Passive autofocus, commonly found on single-lens reflex (SLR)

autofocus cameras, determines the distance to the subject by

computer analysis of the image itself. The camera actually looks at

the scene and drives the lens back and forth searching for the best

focus.

A typical autofocus sensor is a charge-coupled device (CCD) that

provides input to algorithms that compute the contrast of the

actual picture elements. The CCD is typically a single strip of 100

or 200 pixels. Light from the scene hits this strip and the

microprocessor looks at the values from each pixel.

The microprocessor in the camera looks at the strip of pixels

and looks at the difference in intensity among the adjacent pixels.

If the scene is out of focus, adjacent pixels have very similar

intensities. The microprocessor moves the lens, looks at the CCD's

pixels again and sees if the difference in intensity between

adjacent pixels improved or got worse. The microprocessor then

searches for the point where there is maximum intensity difference

between adjacent pixels -- that's the point of best focus. Look at

the difference in the pixels in the two red boxes above: In the

upper box, the difference in intensity between adjacent pixels is

very slight, while in the bottom box it is much greater. That is

what the microprocessor is looking for as it drives the lens back

and forth.

Passive autofocus must have light and image contrast in order to

do its job. The image needs to have some detail in it that provides

contrast. If you try to take a picture of a blank wall or a large

object of uniform color, the camera cannot compare adjacent pixels

so it cannot focus.

There is no distance-to-subject limitation with passive

autofocus like there is with the infrared beam of an active

autofocus system.
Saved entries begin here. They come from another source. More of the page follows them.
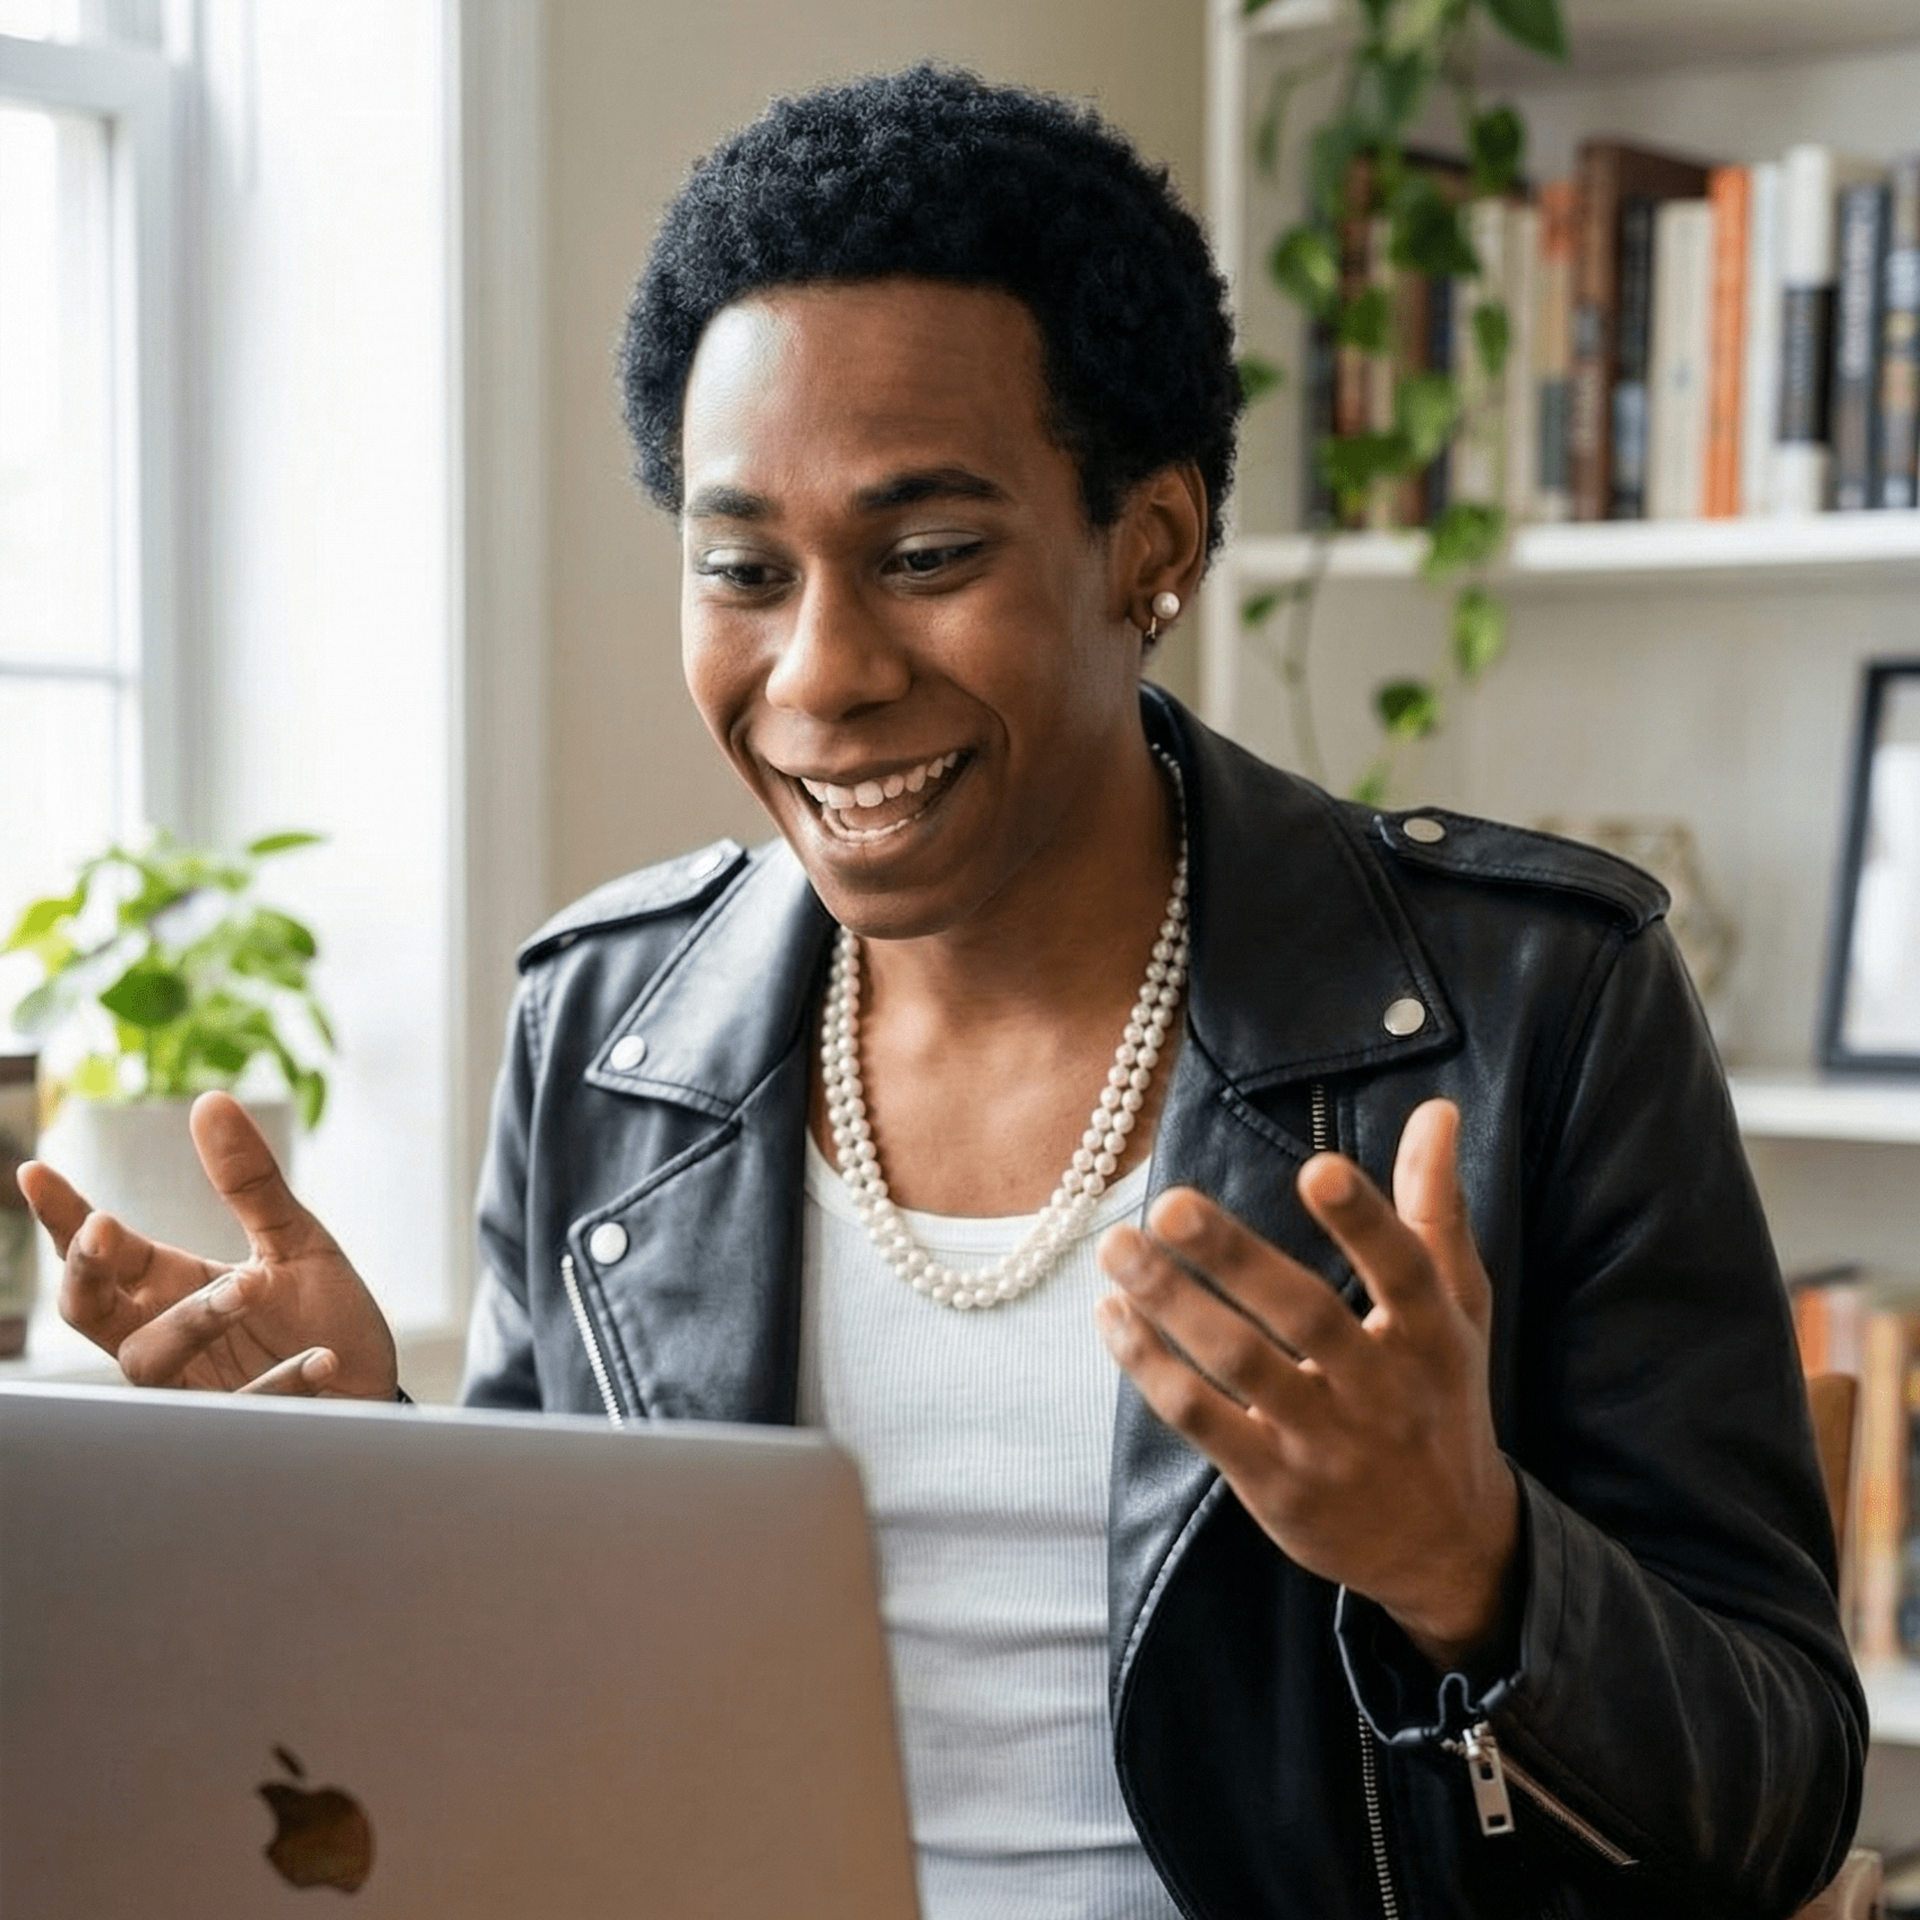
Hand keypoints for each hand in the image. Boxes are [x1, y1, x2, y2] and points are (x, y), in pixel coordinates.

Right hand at [17, 1091, 398, 1399]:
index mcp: (170, 1286)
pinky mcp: (233, 1427)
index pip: (102, 1252)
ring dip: (193, 1318)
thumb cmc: (322, 1319)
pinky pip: (236, 1408)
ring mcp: (191, 1387)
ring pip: (147, 1360)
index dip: (62, 1217)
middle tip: (103, 1229)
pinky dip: (279, 1382)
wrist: (369, 1391)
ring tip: (250, 1287)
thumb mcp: (294, 1241)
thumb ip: (250, 1183)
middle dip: (85, 1272)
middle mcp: (165, 1336)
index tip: (33, 1171)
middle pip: (88, 1310)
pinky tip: (322, 1359)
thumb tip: (209, 1100)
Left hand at [1095, 1097, 1517, 1670]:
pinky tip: (1113, 1317)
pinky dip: (1152, 1369)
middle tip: (1169, 1202)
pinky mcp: (1275, 1486)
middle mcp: (1383, 1391)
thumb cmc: (1440, 1398)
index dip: (1365, 1221)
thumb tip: (1436, 1110)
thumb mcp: (1458, 1309)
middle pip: (1304, 1316)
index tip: (1317, 1168)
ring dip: (1172, 1304)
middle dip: (1233, 1258)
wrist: (1445, 1546)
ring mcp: (1327, 1444)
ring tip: (1117, 1247)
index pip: (1404, 1273)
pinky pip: (1202, 1421)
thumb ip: (1436, 1208)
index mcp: (1433, 1338)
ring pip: (1240, 1366)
Passive autofocus also works fine through a

window, since the system "sees" the subject through the window just

like you do.

Passive autofocus systems usually react to vertical detail. When

you hold the camera in the horizontal position, the passive

autofocus system will have a hard time with a boat on the horizon

but no problem with a flagpole or any other vertical detail. If you

are holding the camera in the usual horizontal mode, focus on the

vertical edge of the face. If you are holding the camera in the

vertical mode, focus on a horizontal detail.

Newer, more expensive camera designs have combinations of

vertical and horizontal sensors to solve this problem. But it's

still the camera user's job to keep the camera's sensors from being

confused on objects of uniform color.

You can see how much area your camera's autofocus sensors cover

by looking through the viewfinder at a small picture or a light

switch on a blank wall. Move the camera from left to right and see

at which point the autofocus system becomes confused.